Although the War Department received a total of 41 proposals, only one of them had actually built and flown a flying machine, and the Wrights were the only ones to bring an aircraft to Fort Meyers VA in 1908 for evaluation. Basically a modified Flyer III with a bigger engine, the “Military Flyer” met all the Army’s specifications, and by exceeding the 40mph requirement by 2mph, it earned the Wrights a $5,000 bonus.

But during the test flights, tragedy struck: one of the propeller blades broke and the Flyer plunged to the ground. Orville Wright, who was piloting the craft, suffered a broken hip. His observer/passenger, Army Lieutenant Thomas Selfridge, was killed. The Wrights took the engine from the crashed aircraft and built a new frame, with a modified rudder and some changes to the wire rigging. Testing resumed in June 1909. At one point, William H Taft, now the President of the US, went to observe some of the flights.

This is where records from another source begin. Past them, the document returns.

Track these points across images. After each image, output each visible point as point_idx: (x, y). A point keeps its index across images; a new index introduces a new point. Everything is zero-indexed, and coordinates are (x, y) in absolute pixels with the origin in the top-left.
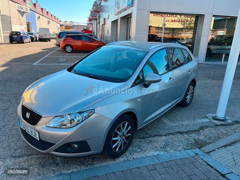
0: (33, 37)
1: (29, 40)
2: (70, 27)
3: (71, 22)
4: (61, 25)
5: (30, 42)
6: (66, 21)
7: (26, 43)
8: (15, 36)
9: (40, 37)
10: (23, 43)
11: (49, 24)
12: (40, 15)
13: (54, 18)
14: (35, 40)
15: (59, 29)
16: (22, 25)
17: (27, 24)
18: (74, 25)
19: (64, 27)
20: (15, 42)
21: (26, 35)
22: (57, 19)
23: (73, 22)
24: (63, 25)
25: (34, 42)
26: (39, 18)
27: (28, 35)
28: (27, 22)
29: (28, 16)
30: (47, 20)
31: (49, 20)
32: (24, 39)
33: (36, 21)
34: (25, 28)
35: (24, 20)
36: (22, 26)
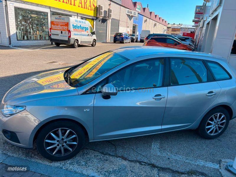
0: (134, 38)
1: (129, 40)
2: (176, 30)
3: (180, 24)
4: (168, 28)
5: (129, 43)
6: (174, 24)
7: (125, 43)
8: (118, 37)
9: (141, 39)
10: (123, 43)
11: (155, 27)
12: (147, 19)
13: (162, 21)
14: (135, 41)
15: (166, 32)
16: (128, 27)
17: (133, 27)
18: (181, 28)
19: (170, 29)
20: (118, 42)
21: (128, 36)
22: (165, 21)
23: (181, 24)
24: (170, 27)
25: (134, 42)
26: (146, 21)
27: (129, 36)
28: (133, 25)
29: (136, 19)
30: (154, 22)
31: (156, 22)
32: (125, 40)
33: (143, 24)
34: (131, 30)
35: (131, 23)
36: (128, 29)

On August 2, 1909, the Army Signal Corps formally accepted delivery of “Aeroplane Number 1”. The Wrights were retained under contract to train three Army volunteers as pilots: Lieutenants Benjamin Foulois, Frank Lahm, and Frederic Humphries. In February 1910, Aeroplane Number 1 and its new pilots arrived at Fort Sam Houston in Texas. It remained the Army’s only aircraft for almost another year, and was crashed and repaired several times.

Other nations soon joined in the field of military aeronautics. In Europe, armies began purchasing planes designed by Voisin, Farman, and Blériot, who were making important technical advances. In Mexico, Alberto Braniff was flying a Voisin biplane which he had brought back from France. In the US, the Signal Corps soon obtained a number of Wright Model B aeroplanes and began experimenting with light machine guns: meanwhile, pilots in the Balkans War of 1912 were dropping grenades out of airplanes. One of the first conflicts in which both sides had military aircraft was the Mexican Revolution, when guerrillas under Pancho Villa flew Martin and Curtiss aeroplanes that they had captured from the Madero Government. In early 1914, one of the Mexican biplanes dropped a number of small bombs onto a rival gunship, the first known air attack on a ship at sea. Despite some ill-informed resistance (one US congressman famously remarked, “What’s all this talk about aeroplanes—I thought the Army already has one?”), the airplane was finding its place as a weapon of war.

By 1911, the US Signal Corp’s Aeroplane Number 1 was retired from active service. In March 1911 it was donated to the Smithsonian. Today, the original 1909 Military Flyer is on display at the Smithsonian’s Air and Space Museum. There is also a reproduction on display at the Udvar-Hazy Center, and another replica is exhibited at the US Air Force Museum in Dayton OH.